The biotechnology firm based in Germany disclosed a fourth-quarter net loss totaling €305 million. This represents a dramatic shift from the €259.5 million profit recorded during the corresponding quarter of the previous year. Quarterly revenues reached €907.4 million, marking a decline from the €1.19 billion generated a year earlier.
Breaking down the per-share metrics, BioNTech registered a loss of €1.25 for Q4. This result significantly underperformed analyst projections, which had anticipated a more modest loss of €0.45 per share.
The forward-looking guidance proved even more concerning for investors. Company leadership established 2026 revenue targets ranging from €2 billion to €2.3 billion. This forecast falls substantially short of the €2.75 billion figure that Wall Street analysts had projected — representing approximately a €450 million gap when comparing midpoints.
Declining sales of the Covid-19 vaccine represent the primary factor behind the revenue shortfall. Company executives indicated they anticipate reduced Comirnaty revenues throughout 2026 as vaccination demand continues to weaken in both American and European markets.
Revenue from the Bristol Myers Squibb cancer immunotherapy partnership is projected to remain “broadly in line with 2025,” providing minimal compensation for declining Covid vaccine sales.
Founding Leadership to Depart This Year
Adding to investor concerns was the leadership announcement. Ugur Sahin, serving as CEO, and Ozlem Tureci, the Chief Medical Officer — who are married and established BioNTech together in 2008 — revealed plans to exit the company before 2026 concludes to pursue a new mRNA-centered biotechnology venture.
The company’s supervisory board has initiated the process of identifying successor candidates.
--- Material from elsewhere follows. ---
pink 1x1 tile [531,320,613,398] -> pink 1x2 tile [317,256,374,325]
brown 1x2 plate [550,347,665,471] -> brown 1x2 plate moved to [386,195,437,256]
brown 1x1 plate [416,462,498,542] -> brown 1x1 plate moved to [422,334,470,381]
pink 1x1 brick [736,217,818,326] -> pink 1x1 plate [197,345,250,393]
According to the announcement, BioNTech intends to transfer “related rights and mRNA technologies” to the founders’ new startup, receiving in exchange a minority equity position, performance-based milestone payments, and revenue-sharing arrangements. Both organizations will maintain independent operational resources and financing structures.
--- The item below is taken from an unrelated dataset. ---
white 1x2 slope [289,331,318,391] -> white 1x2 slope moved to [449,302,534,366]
Sahin and Tureci elevated BioNTech to global recognition throughout the Covid-19 pandemic, when their groundbreaking mRNA research enabled the development of the Comirnaty vaccine in partnership with Pfizer.
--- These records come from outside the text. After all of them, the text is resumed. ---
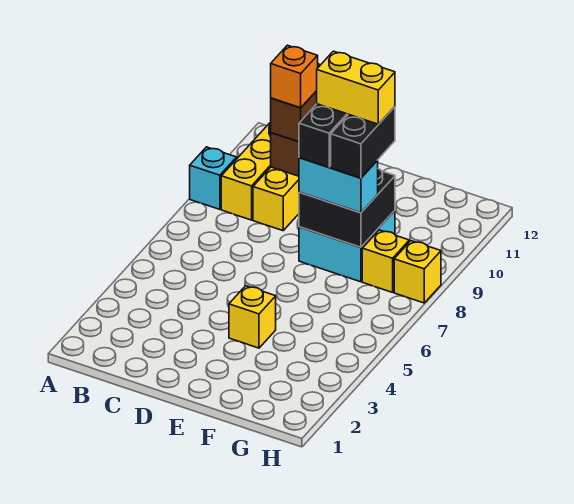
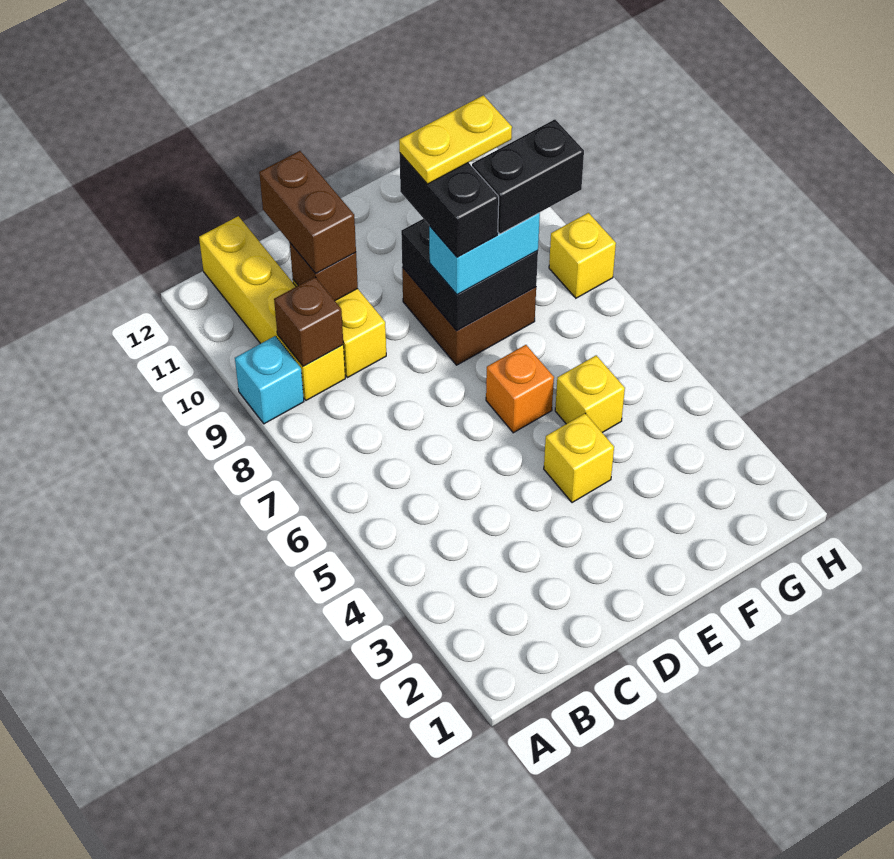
none -> brown 1x1 brick [274,277,343,366]
orange 1x1 brick [271,45,318,108] -> orange 1x1 brick moved to [486,345,554,433]
cyan 2x2 brick [299,211,395,282] -> brown 2x2 brick [402,267,536,365]
yellow 1x2 brick [317,51,395,124] -> yellow 1x2 plate [399,95,512,184]
black 1x2 brick [331,107,395,178] -> black 1x2 brick turned to [472,119,584,234]
yellow 1x1 brick [362,230,409,292] -> yellow 1x1 brick moved to [555,355,625,433]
Increased Scrutiny on mRNA Technology
The stock has also contended with heightened regulatory challenges within the United States. mRNA-based platforms have encountered growing examination following Robert F. Kennedy Jr.’s appointment as Secretary of Health and Human Services. The present administration has demonstrated considerable skepticism toward mRNA vaccination technology.
Prior to Tuesday’s market decline, BNTX shares had appreciated 7.3% in 2026. Pfizer, its Comirnaty collaboration partner, had recorded gains of 7.7% during the identical timeframe.
For comparative perspective, Moderna had surged 89% and Novavax had climbed 57% entering Tuesday’s session — both substantially outperforming their larger industry competitors.
BioNTech’s projected adjusted research and development expenditures for 2026 fall within a range of €2.2 billion to €2.5 billion, demonstrating continued commitment to advancing its oncology product portfolio.
Management stated expectations to operate 15 advanced-stage oncology clinical trials by the conclusion of this year, establishing a strategic objective of evolving into a diversified multi-product organization by 2030.
BioNTech’s American depository receipts were changing hands at $84.59 during Tuesday morning’s premarket session, representing a 17% decline for the trading day.